:: SUPPLIED DATA
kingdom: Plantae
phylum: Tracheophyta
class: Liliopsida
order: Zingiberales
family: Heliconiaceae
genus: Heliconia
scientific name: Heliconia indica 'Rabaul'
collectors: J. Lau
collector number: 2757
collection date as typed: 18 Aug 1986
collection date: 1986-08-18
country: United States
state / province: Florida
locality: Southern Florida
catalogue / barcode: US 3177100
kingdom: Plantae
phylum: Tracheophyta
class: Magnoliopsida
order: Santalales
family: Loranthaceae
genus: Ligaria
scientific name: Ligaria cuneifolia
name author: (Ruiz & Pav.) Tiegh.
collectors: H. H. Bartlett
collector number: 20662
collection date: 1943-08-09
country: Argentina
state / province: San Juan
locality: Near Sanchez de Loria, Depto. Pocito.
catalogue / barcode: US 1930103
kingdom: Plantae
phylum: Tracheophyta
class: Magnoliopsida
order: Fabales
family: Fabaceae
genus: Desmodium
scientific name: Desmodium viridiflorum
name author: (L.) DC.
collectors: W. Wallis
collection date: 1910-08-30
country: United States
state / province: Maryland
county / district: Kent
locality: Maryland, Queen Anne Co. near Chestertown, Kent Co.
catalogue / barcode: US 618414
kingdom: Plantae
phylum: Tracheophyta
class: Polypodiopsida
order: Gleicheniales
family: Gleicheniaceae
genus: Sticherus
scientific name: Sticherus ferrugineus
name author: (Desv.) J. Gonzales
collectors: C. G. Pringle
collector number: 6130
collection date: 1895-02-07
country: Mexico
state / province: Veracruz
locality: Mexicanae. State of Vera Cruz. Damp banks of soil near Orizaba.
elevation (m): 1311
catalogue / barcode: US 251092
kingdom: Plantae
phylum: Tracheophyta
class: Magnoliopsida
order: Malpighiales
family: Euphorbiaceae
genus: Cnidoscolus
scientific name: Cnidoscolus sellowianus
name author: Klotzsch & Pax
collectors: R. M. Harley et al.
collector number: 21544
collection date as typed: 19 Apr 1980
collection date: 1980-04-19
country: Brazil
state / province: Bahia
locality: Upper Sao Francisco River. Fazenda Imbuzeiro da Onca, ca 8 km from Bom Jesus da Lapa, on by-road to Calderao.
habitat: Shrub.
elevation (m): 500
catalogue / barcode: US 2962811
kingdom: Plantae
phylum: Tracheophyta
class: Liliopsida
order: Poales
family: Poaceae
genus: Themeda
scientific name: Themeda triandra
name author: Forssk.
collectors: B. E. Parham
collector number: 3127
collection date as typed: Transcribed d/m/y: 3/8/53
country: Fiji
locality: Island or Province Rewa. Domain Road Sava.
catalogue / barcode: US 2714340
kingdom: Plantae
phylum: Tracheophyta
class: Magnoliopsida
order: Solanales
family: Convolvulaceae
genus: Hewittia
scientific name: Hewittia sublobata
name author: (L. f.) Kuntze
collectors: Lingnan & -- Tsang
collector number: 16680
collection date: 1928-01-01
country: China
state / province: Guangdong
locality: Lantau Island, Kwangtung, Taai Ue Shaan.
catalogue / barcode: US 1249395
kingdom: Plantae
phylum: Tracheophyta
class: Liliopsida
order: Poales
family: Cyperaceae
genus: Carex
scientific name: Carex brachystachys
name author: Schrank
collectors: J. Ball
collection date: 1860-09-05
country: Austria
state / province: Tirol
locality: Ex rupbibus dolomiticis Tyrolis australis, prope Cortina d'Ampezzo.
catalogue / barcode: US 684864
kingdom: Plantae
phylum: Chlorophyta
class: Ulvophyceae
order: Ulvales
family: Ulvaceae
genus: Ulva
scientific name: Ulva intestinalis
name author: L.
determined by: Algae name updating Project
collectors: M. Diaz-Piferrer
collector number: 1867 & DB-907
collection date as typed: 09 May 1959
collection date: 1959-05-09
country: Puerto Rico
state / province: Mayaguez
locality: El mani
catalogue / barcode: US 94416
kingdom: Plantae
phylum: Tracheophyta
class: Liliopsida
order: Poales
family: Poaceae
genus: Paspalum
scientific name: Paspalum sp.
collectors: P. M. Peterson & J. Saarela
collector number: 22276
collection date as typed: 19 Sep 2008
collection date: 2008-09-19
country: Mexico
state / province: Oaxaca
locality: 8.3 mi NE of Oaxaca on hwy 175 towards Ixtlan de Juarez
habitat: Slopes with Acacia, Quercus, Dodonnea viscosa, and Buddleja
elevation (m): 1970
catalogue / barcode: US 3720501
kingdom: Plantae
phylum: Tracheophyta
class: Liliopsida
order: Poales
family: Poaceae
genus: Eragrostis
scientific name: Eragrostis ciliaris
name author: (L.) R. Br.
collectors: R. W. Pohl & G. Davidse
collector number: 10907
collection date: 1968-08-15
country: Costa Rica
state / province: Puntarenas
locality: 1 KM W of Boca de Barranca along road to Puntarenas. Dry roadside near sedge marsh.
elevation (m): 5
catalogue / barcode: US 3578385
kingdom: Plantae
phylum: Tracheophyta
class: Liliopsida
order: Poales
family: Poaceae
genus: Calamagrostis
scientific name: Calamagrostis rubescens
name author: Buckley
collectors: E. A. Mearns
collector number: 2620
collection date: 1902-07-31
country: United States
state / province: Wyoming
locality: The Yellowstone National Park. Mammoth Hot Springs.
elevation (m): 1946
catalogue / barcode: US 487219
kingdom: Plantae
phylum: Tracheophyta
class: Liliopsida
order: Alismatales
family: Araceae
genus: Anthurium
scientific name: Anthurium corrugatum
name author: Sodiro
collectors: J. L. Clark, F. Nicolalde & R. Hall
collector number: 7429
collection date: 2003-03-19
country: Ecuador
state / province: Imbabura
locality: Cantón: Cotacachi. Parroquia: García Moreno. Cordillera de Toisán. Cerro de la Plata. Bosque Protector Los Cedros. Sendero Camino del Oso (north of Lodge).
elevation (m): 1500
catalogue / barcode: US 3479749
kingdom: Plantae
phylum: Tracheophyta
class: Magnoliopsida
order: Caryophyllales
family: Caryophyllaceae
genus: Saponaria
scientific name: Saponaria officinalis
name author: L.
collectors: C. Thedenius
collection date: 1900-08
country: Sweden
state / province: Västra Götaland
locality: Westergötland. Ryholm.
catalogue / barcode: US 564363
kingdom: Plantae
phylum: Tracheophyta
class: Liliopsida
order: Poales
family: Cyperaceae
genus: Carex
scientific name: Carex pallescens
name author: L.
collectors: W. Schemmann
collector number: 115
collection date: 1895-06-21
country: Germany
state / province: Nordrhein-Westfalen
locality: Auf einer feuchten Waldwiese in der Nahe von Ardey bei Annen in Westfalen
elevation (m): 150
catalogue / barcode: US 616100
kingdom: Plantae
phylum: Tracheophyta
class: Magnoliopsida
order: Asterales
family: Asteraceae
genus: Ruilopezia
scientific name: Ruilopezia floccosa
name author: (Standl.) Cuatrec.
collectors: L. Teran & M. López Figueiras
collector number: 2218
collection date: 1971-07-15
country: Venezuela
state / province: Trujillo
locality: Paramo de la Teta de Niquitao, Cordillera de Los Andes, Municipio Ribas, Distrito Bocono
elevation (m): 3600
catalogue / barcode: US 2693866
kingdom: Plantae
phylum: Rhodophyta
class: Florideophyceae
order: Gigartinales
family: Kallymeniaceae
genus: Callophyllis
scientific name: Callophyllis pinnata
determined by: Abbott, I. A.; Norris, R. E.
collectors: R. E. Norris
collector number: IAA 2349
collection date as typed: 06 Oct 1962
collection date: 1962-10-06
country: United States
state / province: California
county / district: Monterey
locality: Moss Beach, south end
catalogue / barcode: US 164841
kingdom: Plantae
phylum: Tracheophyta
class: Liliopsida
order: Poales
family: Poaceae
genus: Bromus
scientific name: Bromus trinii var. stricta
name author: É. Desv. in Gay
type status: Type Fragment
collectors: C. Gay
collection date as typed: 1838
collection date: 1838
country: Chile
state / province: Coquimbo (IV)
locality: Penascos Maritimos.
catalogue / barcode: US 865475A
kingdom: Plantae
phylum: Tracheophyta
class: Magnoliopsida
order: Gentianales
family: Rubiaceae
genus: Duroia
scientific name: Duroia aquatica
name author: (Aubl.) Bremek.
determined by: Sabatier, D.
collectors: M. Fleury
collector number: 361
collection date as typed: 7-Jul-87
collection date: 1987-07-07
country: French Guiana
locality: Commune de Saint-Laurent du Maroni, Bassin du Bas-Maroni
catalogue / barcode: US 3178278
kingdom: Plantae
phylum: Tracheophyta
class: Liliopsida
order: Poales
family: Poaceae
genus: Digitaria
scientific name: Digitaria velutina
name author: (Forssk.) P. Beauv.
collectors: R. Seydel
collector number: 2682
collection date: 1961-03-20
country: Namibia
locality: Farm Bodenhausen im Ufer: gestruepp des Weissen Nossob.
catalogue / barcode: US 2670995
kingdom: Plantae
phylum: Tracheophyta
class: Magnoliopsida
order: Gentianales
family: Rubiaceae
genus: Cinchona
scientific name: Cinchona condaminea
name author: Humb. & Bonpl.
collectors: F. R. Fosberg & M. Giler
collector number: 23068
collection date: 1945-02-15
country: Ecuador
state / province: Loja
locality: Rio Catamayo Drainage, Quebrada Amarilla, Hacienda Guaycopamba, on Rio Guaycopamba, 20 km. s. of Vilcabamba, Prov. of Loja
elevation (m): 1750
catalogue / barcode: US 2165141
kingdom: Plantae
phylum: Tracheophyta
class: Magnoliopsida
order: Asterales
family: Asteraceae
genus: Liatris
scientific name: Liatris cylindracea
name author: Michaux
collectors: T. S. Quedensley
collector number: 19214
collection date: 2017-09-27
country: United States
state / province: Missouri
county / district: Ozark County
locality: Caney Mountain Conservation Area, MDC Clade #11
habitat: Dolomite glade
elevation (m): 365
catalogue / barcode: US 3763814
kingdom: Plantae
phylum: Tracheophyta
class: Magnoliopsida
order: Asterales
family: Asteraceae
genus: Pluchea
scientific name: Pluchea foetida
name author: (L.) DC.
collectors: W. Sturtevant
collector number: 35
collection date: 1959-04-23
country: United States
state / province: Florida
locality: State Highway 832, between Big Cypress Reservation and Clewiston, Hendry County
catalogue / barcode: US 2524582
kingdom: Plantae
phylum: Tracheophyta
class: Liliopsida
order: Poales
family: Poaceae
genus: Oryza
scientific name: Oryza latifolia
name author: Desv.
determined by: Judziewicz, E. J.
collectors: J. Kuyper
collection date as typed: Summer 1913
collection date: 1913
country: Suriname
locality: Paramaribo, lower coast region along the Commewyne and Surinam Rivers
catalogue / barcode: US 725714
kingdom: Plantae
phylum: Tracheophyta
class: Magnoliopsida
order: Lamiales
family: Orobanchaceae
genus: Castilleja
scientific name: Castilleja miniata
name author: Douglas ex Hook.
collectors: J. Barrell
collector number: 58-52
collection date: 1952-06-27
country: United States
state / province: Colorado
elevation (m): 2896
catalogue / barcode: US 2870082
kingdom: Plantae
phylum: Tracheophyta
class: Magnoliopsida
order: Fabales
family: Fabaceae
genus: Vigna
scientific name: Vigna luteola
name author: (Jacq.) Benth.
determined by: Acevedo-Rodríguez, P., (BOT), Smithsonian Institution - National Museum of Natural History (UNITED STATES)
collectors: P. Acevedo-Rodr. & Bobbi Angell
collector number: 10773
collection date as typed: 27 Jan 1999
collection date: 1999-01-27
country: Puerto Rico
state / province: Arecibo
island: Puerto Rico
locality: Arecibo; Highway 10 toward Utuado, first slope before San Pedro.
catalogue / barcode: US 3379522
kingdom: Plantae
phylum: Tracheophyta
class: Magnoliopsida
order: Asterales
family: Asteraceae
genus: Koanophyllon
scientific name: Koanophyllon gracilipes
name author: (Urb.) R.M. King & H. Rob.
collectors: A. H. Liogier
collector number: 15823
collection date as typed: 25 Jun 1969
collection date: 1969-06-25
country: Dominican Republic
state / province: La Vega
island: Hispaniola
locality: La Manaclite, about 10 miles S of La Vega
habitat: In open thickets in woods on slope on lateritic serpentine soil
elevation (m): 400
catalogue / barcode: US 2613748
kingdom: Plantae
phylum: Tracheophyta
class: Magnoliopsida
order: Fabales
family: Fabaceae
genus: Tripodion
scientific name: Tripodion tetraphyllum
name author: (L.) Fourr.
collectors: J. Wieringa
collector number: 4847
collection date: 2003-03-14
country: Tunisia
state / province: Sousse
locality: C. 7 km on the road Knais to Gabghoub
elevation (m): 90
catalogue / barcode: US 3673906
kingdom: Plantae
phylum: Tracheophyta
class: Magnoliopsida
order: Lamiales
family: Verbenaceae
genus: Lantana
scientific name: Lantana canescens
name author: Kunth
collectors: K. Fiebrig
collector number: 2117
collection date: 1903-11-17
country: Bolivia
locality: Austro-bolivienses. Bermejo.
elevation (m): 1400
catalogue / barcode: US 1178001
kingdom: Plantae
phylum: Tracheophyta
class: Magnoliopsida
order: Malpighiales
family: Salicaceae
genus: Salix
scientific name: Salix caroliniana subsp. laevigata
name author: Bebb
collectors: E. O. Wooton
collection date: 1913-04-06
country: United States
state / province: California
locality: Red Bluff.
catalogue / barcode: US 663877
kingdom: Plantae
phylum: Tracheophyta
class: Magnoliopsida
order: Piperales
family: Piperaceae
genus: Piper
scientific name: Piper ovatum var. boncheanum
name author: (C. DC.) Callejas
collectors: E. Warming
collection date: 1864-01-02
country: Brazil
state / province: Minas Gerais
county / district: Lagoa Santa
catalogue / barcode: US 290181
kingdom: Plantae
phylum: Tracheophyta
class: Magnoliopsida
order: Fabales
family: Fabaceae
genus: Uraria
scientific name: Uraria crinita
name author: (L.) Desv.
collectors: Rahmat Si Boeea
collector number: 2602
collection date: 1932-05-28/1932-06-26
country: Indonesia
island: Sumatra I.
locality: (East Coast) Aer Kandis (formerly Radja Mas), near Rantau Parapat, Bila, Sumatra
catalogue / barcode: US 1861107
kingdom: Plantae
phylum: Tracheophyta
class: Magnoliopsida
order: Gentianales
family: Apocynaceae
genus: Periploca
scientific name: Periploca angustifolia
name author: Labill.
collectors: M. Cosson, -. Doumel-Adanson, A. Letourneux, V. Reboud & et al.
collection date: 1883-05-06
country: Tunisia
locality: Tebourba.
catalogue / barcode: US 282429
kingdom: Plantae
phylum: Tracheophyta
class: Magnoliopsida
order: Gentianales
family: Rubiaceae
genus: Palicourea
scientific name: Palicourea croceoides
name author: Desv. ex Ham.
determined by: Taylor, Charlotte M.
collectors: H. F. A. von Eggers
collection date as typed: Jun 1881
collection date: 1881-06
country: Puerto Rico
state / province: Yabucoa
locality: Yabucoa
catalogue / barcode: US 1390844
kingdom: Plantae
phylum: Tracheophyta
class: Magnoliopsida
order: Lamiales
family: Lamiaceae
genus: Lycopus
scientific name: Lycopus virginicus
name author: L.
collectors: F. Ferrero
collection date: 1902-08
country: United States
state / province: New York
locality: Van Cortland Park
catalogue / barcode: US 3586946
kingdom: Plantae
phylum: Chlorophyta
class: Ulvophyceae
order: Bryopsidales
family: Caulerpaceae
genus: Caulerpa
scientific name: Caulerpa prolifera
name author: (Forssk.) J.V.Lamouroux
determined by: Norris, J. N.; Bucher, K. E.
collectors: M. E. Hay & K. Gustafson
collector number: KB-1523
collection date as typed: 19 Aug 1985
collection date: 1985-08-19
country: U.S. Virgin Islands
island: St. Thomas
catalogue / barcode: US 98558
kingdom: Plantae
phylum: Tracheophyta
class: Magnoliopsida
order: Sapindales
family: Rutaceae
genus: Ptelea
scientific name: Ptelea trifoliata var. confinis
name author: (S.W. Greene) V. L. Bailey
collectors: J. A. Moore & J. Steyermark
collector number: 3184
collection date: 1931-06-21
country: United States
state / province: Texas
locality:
::::
Please copy the items word for word, beginning with the line containing "genus: Hewittia" and continuing through the line containing "collection date: 2008-09-19".

CORRECT RESPONSE>
genus: Hewittia
scientific name: Hewittia sublobata
name author: (L. f.) Kuntze
collectors: Lingnan & -- Tsang
collector number: 16680
collection date: 1928-01-01
country: China
state / province: Guangdong
locality: Lantau Island, Kwangtung, Taai Ue Shaan.
catalogue / barcode: US 1249395
kingdom: Plantae
phylum: Tracheophyta
class: Liliopsida
order: Poales
family: Cyperaceae
genus: Carex
scientific name: Carex brachystachys
name author: Schrank
collectors: J. Ball
collection date: 1860-09-05
country: Austria
state / province: Tirol
locality: Ex rupbibus dolomiticis Tyrolis australis, prope Cortina d'Ampezzo.
catalogue / barcode: US 684864
kingdom: Plantae
phylum: Chlorophyta
class: Ulvophyceae
order: Ulvales
family: Ulvaceae
genus: Ulva
scientific name: Ulva intestinalis
name author: L.
determined by: Algae name updating Project
collectors: M. Diaz-Piferrer
collector number: 1867 & DB-907
collection date as typed: 09 May 1959
collection date: 1959-05-09
country: Puerto Rico
state / province: Mayaguez
locality: El mani
catalogue / barcode: US 94416
kingdom: Plantae
phylum: Tracheophyta
class: Liliopsida
order: Poales
family: Poaceae
genus: Paspalum
scientific name: Paspalum sp.
collectors: P. M. Peterson & J. Saarela
collector number: 22276
collection date as typed: 19 Sep 2008
collection date: 2008-09-19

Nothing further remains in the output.